» **EXERCISE PASSAGE**:
##############################
ProactiveBench: Benchmarking Proactiveness in Multimodal Large Language Models
Thomas De Min, Subhankar Roy, Stéphane Lathuilière, Elisa Ricci, Massimiliano Mancini
2026-03-23
Summary
This paper investigates whether large multimodal models (MLLMs), which can understand both images and text, can proactively ask for help when they're unsure about something, similar to how humans do.
What's the problem?
MLLMs are usually passive; they try to answer questions even when they lack the necessary information, like if an object is hidden from view. The researchers noticed that humans naturally ask for assistance in these situations, and wanted to see if MLLMs could learn to do the same. Essentially, the problem is that current MLLMs don't know *when* they don't know, and don't ask for clarification or intervention.
What's the solution?
The researchers created a new benchmark called ProactiveBench, which includes tasks designed to test if MLLMs will ask for help. These tasks involve things like identifying hidden objects, improving blurry images, or understanding rough drawings. They tested 22 different MLLMs on this benchmark and found that most of them didn't proactively ask for help. They also tried giving the models hints and using conversation history, but these didn't significantly improve performance. Finally, they used a technique called reinforcement learning to *train* a model to be more proactive, and found that it could learn to ask for help, even in new situations.
Why it matters?
This research is important because truly intelligent AI should be able to recognize its own limitations and ask for help when needed. Building proactive models could lead to more reliable and helpful AI systems that can better collaborate with humans. It shows that proactiveness isn't just about how powerful a model is, but about teaching it *when* to seek assistance, and provides a benchmark for future research in this area.
Abstract
Effective collaboration begins with knowing when to ask for help. For example, when trying to identify an occluded object, a human would ask someone to remove the obstruction. Can MLLMs exhibit a similar "proactive" behavior by requesting simple user interventions? To investigate this, we introduce ProactiveBench, a benchmark built from seven repurposed datasets that tests proactiveness across different tasks such as recognizing occluded objects, enhancing image quality, and interpreting coarse sketches. We evaluate 22 MLLMs on ProactiveBench, showing that (i) they generally lack proactiveness; (ii) proactiveness does not correlate with model capacity; (iii) "hinting" at proactiveness yields only marginal gains. Surprisingly, we found that conversation histories and in-context learning introduce negative biases, hindering performance. Finally, we explore a simple fine-tuning strategy based on reinforcement learning: its results suggest that proactiveness can be learned, even generalizing to unseen scenarios. We publicly release ProactiveBench as a first step toward building proactive multimodal models.
##############################
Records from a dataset
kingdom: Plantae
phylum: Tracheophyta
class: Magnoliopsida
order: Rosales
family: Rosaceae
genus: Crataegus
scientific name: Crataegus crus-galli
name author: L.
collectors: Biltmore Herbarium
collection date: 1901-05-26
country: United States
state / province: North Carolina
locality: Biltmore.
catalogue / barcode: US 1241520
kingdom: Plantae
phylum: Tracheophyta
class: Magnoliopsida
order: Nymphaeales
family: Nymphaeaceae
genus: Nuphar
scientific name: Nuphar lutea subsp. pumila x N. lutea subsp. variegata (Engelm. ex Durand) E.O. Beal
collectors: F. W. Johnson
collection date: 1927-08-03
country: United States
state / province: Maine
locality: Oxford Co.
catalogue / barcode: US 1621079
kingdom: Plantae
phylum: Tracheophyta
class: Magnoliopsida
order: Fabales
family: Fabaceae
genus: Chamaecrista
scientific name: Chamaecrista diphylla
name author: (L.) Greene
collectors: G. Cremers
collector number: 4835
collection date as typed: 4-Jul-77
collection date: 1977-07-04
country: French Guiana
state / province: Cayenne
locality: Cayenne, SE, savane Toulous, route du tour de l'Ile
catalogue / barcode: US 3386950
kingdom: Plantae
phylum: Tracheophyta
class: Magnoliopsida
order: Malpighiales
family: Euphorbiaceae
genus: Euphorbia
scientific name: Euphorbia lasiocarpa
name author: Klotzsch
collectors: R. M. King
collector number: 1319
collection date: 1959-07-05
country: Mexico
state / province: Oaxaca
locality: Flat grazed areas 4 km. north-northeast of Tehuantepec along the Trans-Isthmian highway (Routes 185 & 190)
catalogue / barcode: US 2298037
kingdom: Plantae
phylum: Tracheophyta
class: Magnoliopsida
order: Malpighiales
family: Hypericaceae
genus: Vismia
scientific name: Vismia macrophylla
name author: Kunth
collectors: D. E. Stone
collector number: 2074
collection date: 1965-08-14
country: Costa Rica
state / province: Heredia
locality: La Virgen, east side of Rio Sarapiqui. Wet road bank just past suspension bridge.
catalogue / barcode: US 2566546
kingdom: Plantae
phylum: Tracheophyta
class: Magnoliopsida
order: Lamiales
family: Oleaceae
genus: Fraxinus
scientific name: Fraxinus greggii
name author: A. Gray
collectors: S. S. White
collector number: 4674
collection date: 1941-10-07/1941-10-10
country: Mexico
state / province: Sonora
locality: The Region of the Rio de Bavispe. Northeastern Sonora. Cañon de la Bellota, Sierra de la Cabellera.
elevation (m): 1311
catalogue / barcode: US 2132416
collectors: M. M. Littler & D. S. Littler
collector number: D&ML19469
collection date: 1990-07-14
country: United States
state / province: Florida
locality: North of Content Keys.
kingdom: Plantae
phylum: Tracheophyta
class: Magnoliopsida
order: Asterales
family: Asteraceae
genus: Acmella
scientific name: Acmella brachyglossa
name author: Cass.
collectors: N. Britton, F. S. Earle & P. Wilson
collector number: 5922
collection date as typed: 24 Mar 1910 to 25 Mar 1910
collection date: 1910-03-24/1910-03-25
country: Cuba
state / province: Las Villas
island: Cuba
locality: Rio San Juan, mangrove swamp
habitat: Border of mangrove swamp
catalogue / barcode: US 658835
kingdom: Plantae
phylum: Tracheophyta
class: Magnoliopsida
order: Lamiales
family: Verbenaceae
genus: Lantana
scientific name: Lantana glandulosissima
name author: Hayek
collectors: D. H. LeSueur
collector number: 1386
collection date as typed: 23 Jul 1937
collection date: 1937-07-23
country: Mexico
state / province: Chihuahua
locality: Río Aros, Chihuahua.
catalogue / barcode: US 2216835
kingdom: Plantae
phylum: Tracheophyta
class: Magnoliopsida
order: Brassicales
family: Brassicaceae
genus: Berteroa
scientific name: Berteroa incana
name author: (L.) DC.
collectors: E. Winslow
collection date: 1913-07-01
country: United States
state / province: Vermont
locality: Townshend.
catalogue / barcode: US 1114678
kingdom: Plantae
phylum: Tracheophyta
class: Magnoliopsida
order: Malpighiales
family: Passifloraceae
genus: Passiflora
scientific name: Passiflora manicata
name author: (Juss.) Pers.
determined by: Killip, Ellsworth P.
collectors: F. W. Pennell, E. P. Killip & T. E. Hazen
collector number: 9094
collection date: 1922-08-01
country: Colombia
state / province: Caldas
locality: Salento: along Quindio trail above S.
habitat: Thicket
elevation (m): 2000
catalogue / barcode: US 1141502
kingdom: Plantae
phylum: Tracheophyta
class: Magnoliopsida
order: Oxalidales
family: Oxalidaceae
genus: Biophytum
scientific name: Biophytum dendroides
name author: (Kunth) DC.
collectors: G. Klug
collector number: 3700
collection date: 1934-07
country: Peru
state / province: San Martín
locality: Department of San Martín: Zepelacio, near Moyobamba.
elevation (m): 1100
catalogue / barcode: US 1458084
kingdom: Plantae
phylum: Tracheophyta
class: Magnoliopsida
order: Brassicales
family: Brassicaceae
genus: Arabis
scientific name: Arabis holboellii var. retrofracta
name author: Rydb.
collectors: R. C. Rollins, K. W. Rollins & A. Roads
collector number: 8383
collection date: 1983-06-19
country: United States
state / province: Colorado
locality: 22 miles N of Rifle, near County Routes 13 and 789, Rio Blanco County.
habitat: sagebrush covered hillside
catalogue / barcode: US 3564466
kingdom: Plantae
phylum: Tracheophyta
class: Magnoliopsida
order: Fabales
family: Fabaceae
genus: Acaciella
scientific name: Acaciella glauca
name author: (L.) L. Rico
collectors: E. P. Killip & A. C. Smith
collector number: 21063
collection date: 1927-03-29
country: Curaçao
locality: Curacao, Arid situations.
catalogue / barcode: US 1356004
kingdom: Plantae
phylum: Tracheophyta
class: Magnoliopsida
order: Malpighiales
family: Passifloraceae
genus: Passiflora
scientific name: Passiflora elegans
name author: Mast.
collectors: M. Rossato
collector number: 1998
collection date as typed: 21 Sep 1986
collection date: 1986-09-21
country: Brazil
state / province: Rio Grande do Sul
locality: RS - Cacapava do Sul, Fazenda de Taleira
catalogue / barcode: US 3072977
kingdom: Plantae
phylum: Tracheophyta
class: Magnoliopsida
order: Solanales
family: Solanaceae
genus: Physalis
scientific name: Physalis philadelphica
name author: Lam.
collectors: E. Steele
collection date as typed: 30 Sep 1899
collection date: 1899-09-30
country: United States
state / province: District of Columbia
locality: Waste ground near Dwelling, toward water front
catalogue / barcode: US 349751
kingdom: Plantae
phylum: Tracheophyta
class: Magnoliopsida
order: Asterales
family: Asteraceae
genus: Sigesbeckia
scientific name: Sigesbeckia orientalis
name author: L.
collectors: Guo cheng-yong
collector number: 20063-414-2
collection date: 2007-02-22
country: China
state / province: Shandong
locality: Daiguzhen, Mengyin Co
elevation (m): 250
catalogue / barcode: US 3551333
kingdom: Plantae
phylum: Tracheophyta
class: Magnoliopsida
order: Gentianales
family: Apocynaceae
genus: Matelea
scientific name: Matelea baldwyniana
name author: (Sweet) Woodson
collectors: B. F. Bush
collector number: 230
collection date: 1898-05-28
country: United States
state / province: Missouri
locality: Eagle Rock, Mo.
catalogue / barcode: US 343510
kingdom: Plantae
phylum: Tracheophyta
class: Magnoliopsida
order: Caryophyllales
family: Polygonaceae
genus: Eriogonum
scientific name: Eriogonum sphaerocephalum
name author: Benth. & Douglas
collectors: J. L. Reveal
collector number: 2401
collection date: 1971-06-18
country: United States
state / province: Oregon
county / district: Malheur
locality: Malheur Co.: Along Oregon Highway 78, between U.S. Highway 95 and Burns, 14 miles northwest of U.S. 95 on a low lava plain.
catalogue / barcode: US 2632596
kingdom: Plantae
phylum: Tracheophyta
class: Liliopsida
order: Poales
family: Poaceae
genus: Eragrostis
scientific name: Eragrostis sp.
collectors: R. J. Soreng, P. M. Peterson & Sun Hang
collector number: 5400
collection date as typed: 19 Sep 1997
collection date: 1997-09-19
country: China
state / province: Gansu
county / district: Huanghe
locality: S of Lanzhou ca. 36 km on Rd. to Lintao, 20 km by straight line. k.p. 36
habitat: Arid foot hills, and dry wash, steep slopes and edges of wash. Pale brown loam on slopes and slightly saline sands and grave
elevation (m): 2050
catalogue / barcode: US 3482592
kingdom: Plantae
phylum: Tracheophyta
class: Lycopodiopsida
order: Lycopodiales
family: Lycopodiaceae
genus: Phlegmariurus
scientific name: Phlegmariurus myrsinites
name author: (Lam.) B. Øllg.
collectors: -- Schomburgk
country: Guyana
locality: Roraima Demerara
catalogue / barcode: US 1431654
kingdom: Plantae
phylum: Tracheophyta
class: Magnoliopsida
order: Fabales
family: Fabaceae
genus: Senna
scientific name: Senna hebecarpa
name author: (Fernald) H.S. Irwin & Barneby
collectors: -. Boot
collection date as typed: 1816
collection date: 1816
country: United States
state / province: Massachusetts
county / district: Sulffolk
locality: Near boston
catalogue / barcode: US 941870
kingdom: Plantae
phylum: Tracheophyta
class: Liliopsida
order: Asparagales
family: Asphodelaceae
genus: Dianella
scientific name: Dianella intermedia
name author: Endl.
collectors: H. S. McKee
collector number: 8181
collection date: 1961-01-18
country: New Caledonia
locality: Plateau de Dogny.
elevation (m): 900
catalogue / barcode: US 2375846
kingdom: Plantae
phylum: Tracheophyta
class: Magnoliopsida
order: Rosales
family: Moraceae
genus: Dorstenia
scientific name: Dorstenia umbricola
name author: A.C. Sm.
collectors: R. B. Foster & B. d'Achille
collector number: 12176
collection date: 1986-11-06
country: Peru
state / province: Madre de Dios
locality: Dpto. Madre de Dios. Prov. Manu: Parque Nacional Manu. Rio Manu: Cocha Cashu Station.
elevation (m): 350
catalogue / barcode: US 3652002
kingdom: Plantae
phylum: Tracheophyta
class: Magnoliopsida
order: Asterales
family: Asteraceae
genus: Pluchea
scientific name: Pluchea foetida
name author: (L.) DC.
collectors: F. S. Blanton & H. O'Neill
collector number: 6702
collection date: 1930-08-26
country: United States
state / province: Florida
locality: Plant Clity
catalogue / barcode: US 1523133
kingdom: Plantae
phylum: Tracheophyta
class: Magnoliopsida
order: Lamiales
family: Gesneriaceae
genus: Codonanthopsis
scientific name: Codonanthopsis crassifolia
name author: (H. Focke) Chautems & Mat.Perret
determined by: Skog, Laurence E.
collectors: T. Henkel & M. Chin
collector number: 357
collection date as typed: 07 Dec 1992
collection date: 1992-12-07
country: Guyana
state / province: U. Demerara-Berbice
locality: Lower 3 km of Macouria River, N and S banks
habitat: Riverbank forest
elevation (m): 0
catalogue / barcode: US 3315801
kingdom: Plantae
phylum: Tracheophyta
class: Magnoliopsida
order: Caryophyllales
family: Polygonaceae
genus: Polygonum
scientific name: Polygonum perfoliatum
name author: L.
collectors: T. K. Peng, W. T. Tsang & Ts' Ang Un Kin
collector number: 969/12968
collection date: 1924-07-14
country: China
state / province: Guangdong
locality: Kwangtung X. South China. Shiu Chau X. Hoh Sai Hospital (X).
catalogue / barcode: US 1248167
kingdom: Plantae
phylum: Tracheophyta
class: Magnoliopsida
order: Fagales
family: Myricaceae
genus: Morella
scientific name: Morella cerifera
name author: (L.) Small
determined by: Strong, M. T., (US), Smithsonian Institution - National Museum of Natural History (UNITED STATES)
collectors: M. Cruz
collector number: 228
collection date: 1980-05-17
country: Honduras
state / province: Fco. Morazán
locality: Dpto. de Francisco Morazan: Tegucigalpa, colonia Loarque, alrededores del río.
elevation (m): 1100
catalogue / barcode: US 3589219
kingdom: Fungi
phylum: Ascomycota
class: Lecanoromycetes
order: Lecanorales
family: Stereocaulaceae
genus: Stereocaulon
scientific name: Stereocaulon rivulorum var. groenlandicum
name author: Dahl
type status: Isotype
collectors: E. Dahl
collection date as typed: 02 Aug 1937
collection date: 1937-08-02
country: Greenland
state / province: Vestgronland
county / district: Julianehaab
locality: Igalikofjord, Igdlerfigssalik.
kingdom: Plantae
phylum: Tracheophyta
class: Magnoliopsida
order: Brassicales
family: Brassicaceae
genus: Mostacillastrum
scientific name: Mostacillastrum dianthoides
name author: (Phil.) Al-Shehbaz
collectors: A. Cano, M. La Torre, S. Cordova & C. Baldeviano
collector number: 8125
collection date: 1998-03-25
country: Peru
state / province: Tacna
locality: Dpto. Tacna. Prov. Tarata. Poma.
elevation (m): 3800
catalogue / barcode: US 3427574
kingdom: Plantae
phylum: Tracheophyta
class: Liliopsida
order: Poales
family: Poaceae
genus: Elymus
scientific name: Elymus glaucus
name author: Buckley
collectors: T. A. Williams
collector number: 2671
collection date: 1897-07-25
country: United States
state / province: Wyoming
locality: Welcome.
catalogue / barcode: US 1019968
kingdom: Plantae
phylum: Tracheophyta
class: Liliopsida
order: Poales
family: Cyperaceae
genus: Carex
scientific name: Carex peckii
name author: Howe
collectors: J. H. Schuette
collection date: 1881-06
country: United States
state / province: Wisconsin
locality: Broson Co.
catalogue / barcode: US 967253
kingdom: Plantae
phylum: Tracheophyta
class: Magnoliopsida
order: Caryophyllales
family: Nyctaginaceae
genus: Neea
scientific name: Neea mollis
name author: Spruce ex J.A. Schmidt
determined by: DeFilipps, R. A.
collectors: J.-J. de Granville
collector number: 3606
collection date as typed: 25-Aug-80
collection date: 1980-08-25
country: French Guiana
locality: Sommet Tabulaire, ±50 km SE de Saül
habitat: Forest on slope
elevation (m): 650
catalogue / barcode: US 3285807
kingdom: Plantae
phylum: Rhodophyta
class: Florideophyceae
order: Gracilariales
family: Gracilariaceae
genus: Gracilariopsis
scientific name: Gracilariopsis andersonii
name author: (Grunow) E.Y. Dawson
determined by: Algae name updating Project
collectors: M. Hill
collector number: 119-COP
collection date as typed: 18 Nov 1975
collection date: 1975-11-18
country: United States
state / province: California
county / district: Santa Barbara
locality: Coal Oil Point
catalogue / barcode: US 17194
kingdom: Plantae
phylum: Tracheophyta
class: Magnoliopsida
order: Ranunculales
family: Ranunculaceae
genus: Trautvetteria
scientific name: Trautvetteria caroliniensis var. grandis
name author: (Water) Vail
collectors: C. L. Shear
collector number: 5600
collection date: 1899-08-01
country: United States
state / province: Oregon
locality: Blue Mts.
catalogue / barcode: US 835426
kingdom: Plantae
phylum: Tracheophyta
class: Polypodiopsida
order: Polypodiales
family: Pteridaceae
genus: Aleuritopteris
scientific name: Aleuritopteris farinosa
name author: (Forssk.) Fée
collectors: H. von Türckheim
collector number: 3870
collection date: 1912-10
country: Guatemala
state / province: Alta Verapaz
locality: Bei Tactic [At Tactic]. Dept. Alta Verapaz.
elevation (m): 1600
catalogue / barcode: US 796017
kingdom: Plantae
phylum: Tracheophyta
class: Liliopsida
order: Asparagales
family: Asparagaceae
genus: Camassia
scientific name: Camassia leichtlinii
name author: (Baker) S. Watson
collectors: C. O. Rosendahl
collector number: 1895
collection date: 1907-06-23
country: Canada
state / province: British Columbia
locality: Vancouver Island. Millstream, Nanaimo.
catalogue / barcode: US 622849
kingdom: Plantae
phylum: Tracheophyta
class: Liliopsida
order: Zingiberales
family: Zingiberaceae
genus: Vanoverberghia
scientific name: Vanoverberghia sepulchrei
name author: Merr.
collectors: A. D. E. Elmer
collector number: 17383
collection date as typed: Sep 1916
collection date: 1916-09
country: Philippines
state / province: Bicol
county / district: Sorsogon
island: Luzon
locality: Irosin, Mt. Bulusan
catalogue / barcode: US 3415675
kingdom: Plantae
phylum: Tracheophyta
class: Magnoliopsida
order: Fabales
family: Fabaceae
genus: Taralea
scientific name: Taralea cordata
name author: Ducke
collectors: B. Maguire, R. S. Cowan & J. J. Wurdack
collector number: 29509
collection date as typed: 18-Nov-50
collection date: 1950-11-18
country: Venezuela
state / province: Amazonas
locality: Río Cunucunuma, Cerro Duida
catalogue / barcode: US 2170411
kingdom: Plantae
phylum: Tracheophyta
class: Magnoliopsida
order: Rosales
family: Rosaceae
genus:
##############################
» **REQUIRED TASKS**:
a: Reproduce the ProactiveBench page word for word from "ProactiveBench: Benchmarking Proactiveness" to "What's the solution?".
b: List every author named on the ProactiveBench page.

» **REPLIES**:
a:
ProactiveBench: Benchmarking Proactiveness in Multimodal Large Language Models
Thomas De Min, Subhankar Roy, Stéphane Lathuilière, Elisa Ricci, Massimiliano Mancini
2026-03-23
Summary
This paper investigates whether large multimodal models (MLLMs), which can understand both images and text, can proactively ask for help when they're unsure about something, similar to how humans do.
What's the problem?
MLLMs are usually passive; they try to answer questions even when they lack the necessary information, like if an object is hidden from view. The researchers noticed that humans naturally ask for assistance in these situations, and wanted to see if MLLMs could learn to do the same. Essentially, the problem is that current MLLMs don't know *when* they don't know, and don't ask for clarification or intervention.
What's the solution?

b:
Thomas De Min
Subhankar Roy
Stéphane Lathuilière
Elisa Ricci
Massimiliano Mancini